Written by Brian K Vaughan
Drawn by Fiona Staples
Ya know, instead of nailing at ya how amazing this book is, I'm gonna showcase the work of it's brilliant writer instead.
I first noticed Vaughan's name when he was writing some issues of Batman and doing the Cyclops and Chamber minis for Marvel in 2001 but it was a year later that he really stole my heart. He had the awesome Marvel MAX mini The Hood and then the amazing Vertigo book Y: the Last Man, which really got me.
Y tells the story of Yorick Brown and his monkey as they find themselves the last two males on Earth. Slowly but surely, he gets a rag-tag group of ladies that help him on his journey as he tries to help the world while trying to find his girlfriend (more the latter than the former though). It went for six years and 60 issues and remains one of my all time favorite Vertigo titles to this date (among such greats as Sandman, 100 Bullets and Preacher).
2003 brought his next great book in the form of Runaways at Marvel Comics. Six young kids get together whenever their parents force them to tag along to their stupid meetings but things aren't what they seem as the kids finally find that their parents are actually evil powered villains bent on taking over the world and they may be the only ones who can stop them. Vaughan's run went for 42 issues (18 in v1 and the first 24 in v2) before Joss Whedon took over for a six issue story. Vaughan was able to tap into teenage angst like very few comics have been able to do, which is one of the original concepts that made characters like Spider-Man so relatable. This is a book that felt like it went under the radar for a very long time and it's definitely worth trying out.
2004 gave us the political hero book Ex Machina, which is a title that I probably never would have tried if not for Vaughan's name attached (for I hate politics). Ex is the story about Mayor Mitchell Hundred, who became the world's first super-hero only to give it up and join politics, where he felt the harder battle was fought. Right from the start, you find this is not an "easy" book at times. Issue one shows us that as the Great Machine (his hero mantle), he was unable to stop both planes on September 11th. From there he tackles racism, corruption, gay-rights and everything in between. This was a very strong book and proved that Vaughan can write just able any subject and make you love every word. It went for 50 issues plus four specials.
In 2006, we were given the amazing graphic novel Pride of Baghdad, which I believe I spoke about at one point or another. After an American bombing, a pride of lions were freed from the zoo and roamed the streets of Baghdad. Told from their point of view, we follow their journey as they try to find their freedom again while dealing with the ramifications of our war. This is another political based story but it's an amazing one with beautiful art and is brilliantly strong. It may not be the best story for everybody but it's been read plenty of times by me.

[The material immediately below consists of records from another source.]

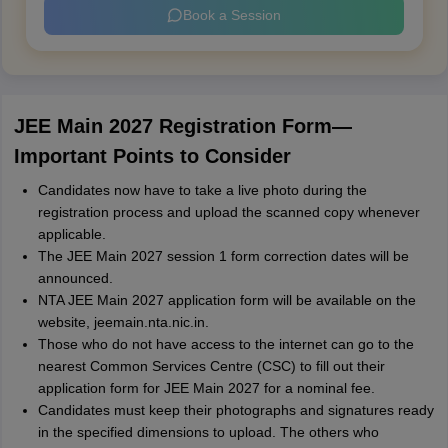
Book a Session
JEE Main 2027 Registration Form—
Important Points to Consider
Candidates now have to take a live photo during the
registration process and upload the scanned copy whenever
applicable.
The JEE Main 2027 session 1 form correction dates will be
announced.
NTA JEE Main 2027 application form will be available on the
website, jeemain.nta.nic.in.
Those who do not have access to the internet can go to the
nearest Common Services Centre (CSC) to fill out their
application form for JEE Main 2027 for a nominal fee.
Candidates must keep their photographs and signatures ready
in the specified dimensions to upload. The others who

Between all these, Vaughan did stints on Ultimate X-Men and Swamp Things as well as minis and issues in every direction. After Ex ended in 2010, he left for a while to work in TV (including LOST and the upcoming Under the Dome) but has now come back in the form of Saga. If you have any interest in the writings of Vaughan, these are the first books I would recommend, depending on your tastes but if you're as lucky as I have been, you'll fall in love with anything and all that he does.